Actually, the *real* reason for wanting to do that was to do a project
that would force me to learn the dictionary.  I left Indiana in 1973 and
two Hoosier colleagues later shipped my 10 boxes of Molina to me in San
Antonio on a Greyhound bus.
   By the beginning of the summer of 1974, I had the remaining cards
punched and I was ready to translate Molina's Spanish definitions into
English.  I figured that six weeks was ample time and set to work,
surrounded by dictionaries... 14 hours a day and seven days a week.
Six weeks passed, the summer passed, and teaching classes impeded
full-bore progress, but it was finished in the summer of 1976.  About 25
presses turned it down for publication (fortunately) and gave me time to
add the morphological analyses.  And then it came out in 1985 as
_A Morphological Dictionary of Classical Nahuatl_.
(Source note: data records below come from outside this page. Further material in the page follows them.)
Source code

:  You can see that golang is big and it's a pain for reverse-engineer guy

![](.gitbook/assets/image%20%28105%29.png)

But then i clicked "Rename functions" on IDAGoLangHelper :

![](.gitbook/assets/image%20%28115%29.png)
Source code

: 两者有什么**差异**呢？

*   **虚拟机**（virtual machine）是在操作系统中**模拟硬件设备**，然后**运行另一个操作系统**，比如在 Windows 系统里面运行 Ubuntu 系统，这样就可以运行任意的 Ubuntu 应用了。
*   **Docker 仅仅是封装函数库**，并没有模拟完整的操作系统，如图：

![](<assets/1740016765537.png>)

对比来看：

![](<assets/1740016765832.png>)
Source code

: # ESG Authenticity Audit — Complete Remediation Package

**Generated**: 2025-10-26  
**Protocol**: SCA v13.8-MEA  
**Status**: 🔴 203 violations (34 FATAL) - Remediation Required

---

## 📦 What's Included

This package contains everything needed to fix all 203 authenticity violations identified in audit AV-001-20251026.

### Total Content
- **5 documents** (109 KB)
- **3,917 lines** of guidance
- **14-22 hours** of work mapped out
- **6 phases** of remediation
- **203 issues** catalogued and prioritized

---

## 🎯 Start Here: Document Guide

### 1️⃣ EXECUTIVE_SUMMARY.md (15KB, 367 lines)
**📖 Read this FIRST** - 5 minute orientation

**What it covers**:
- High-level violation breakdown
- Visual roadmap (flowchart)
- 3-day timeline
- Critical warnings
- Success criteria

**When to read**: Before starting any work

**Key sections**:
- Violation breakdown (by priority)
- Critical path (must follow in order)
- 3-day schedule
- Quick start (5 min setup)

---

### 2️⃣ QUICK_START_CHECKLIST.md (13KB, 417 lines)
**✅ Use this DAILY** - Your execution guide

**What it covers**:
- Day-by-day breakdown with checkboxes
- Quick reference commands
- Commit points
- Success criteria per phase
   To shorten the story, in 1998 I added Molina's 1555 and 1571
Spanish-Nahuatl dictionaries to the project and worked on the three
dictionaries full time for two years.  That was the background for Mary's
and my "Alonso Molina as Lexicographer" that appeared recently in _Making
Dictionaries: Preserving Indigenous Languages of the Americas_ (edited by
William Frawley, Kenneth C. Hill, and Pamela Munro).
   The ongoing project involves the integration of Molina's three
dictionaries, with English translations and morphological analyses.  When
will it be finished?  1972 isn't that long ago....

All the best,

Joe


On Tue, 7 Jan 2003, John F. Schwaller wrote:

>
> I have heard of no project to translate the Molina dictionary to English.